■ **Reading passage**
* Begin *
The Story of Two Wolves – Moral Lessons

A grandfather had a habit of narrating an interesting superhero story every day to his grandson before bed. One day, he decided to narrate a story that offered a life lesson instead.

“Today, I’ll tell you a story of two wolves”, the old man said as he sat next to the kid in bed who watched him with eager eyes.

“I have a fight going on within myself,” he began. “I have two strong wolves inside me who are fighting an intense battle against each other,” he said.

“The first one is evil. He is full of jealously, hatred, arrogance, ego, greed, resentment, pride, inferiority, self-pity, and all the other negative attributes,” he said.

“The other is good. He is full of joy, humility, kindness, love, truth, honesty, compassion, peace, generosity, hope and all the other positive attributes,” he continued. “Such a fight goes on within you too. In fact, every person has two such wolves fighting within them,” he added.

The grandson remained still listening to every word his grandfather had to say. He thought for a minute and asked, “Ok, if both these wolves are strong, who wins?”

The old man replied, “It’s simple. The one you feed is the one who wins.”

two wolves story

Moral Lessons from the story of the two wolves:

The story though short and simple has useful moral lessons you and I can apply to our daily life.

1. Your reality is based on your perception:

angry man vs happy man

As the story suggests, you will face a constant internal battle between your emotions. Your good thoughts go loggerheads against the bad ones all the time. You face a constant dilemma on choosing one among them.

Here are two example scenarios. In each of these cases, the wolves within you will have different reasons to explain why the event occurred.

  • Scenario 1: You send an email asking your coworker for a favor, but you do not receive a response
    • Evil wolf – He did not reply because he’s jealous of my performance. He does not want to see me grow.
    • Good wolf – He must have missed the email or maybe his work kept him occupied. Let me check with him again
  • Scenario 2: You and an old friend whom you have not met in years decide to catch up on a Saturday evening. You arrive at the coffee store and wait for an hour, but she does not show up.
    • Evil wolf – She hasn’t forgotten our fight which occurred 5 years ago. To make me suffer, she agreed to meet me and then did not show up on purpose.
    • Good wolf – She must have got stuck with some urgent work and her phone must have run out of charge.
* End *
■ **Source excerpt**
* Begin *
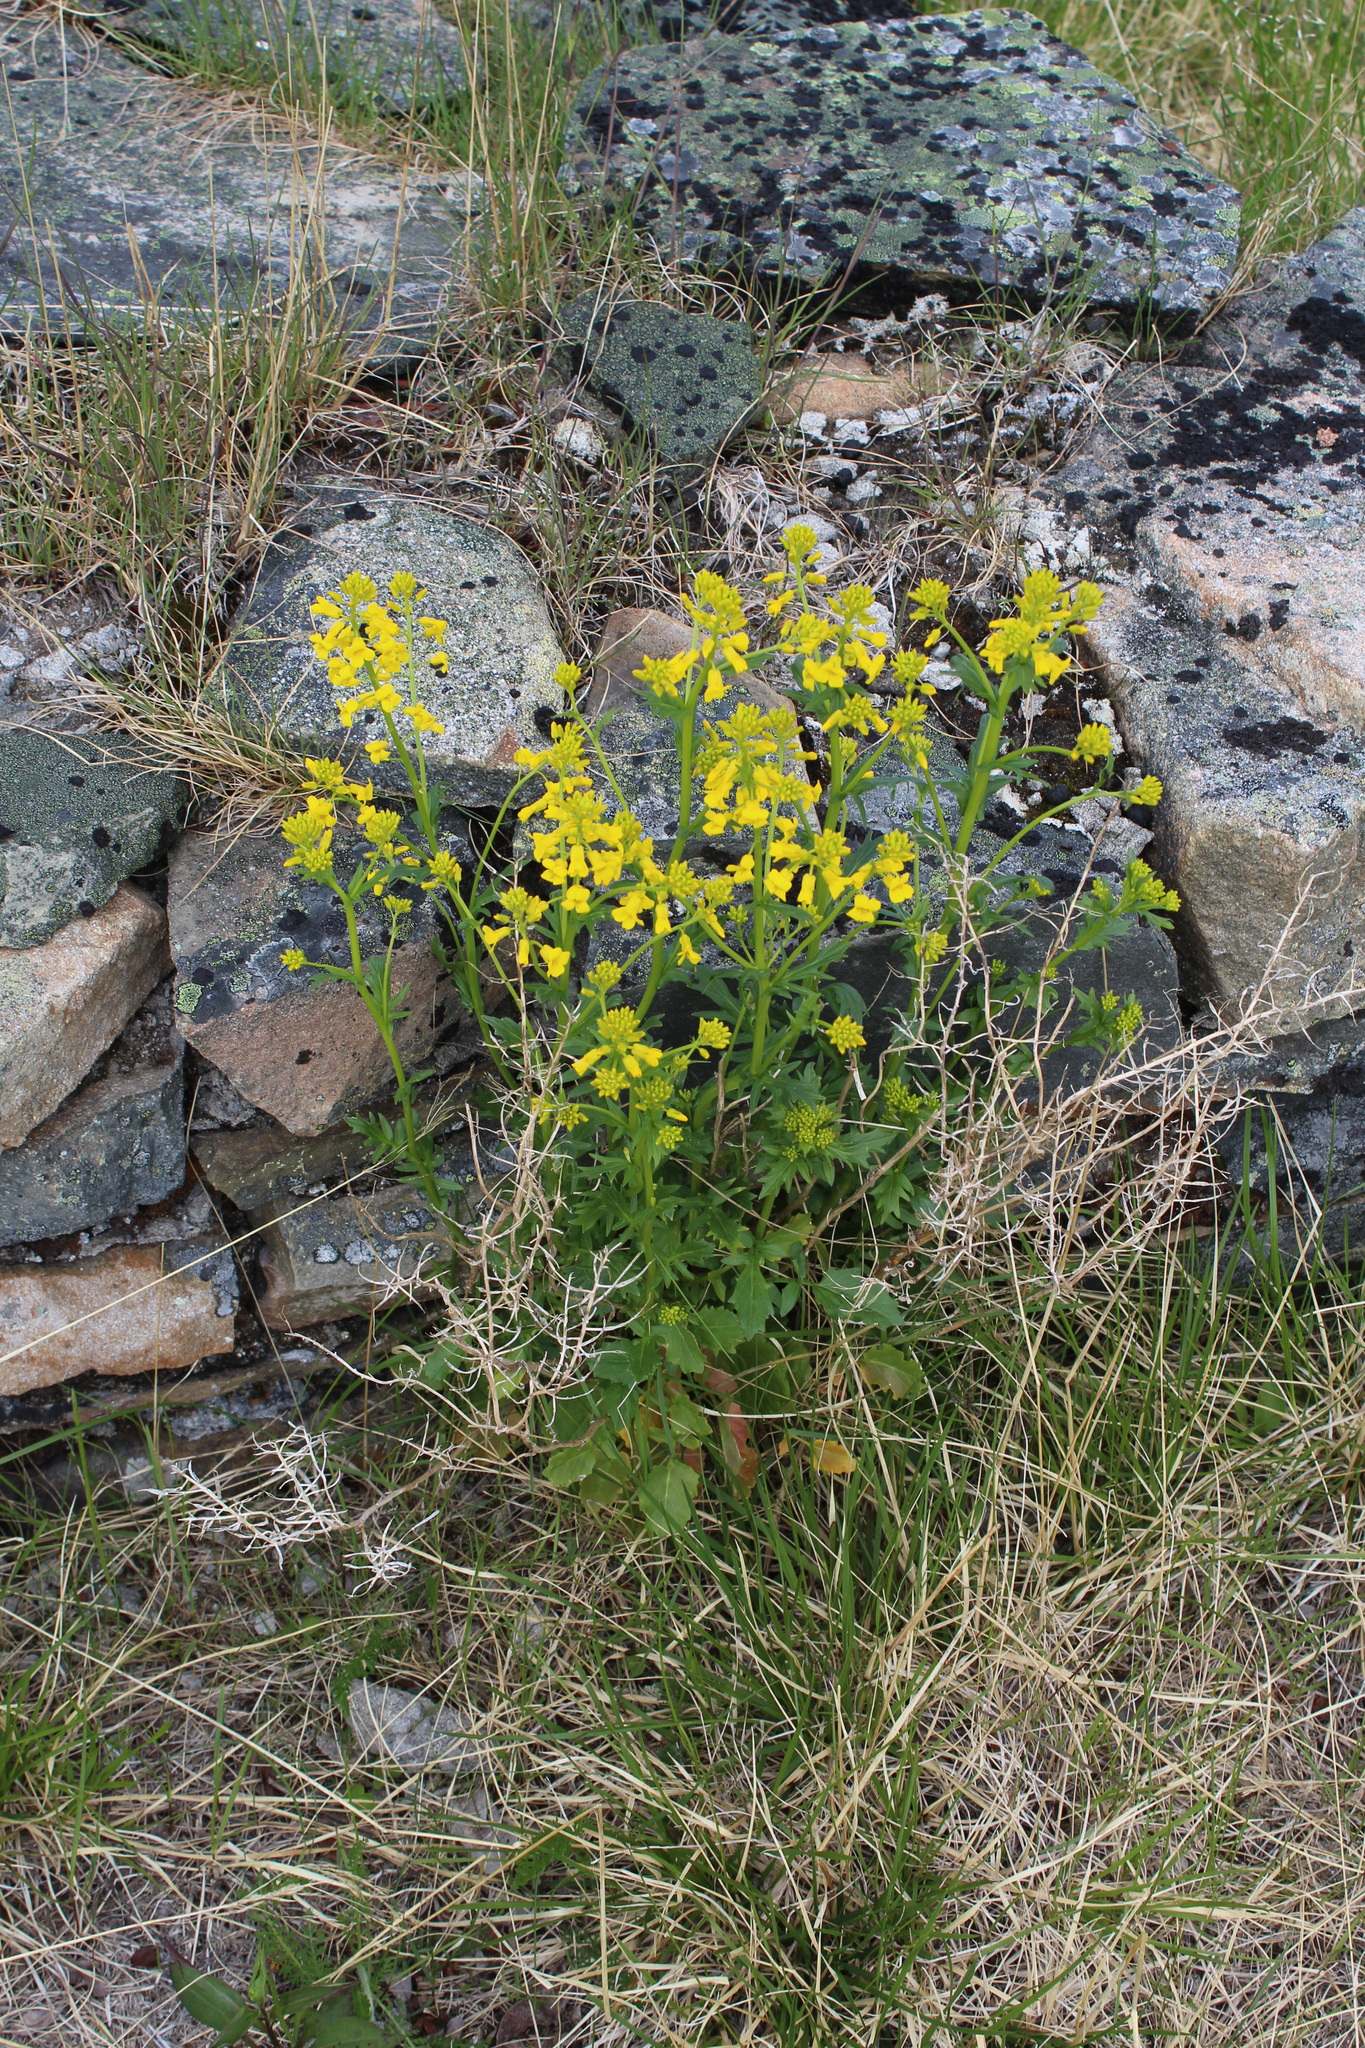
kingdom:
* End *
■ **Problem statement**
Type out the stretch of the two wolves story from "The Story of Two" through "life lesson instead.", word for word. The data that comes after the two wolves story is separate material.

■ **Correct output**
The Story of Two Wolves – Moral Lessons

A grandfather had a habit of narrating an interesting superhero story every day to his grandson before bed. One day, he decided to narrate a story that offered a life lesson instead.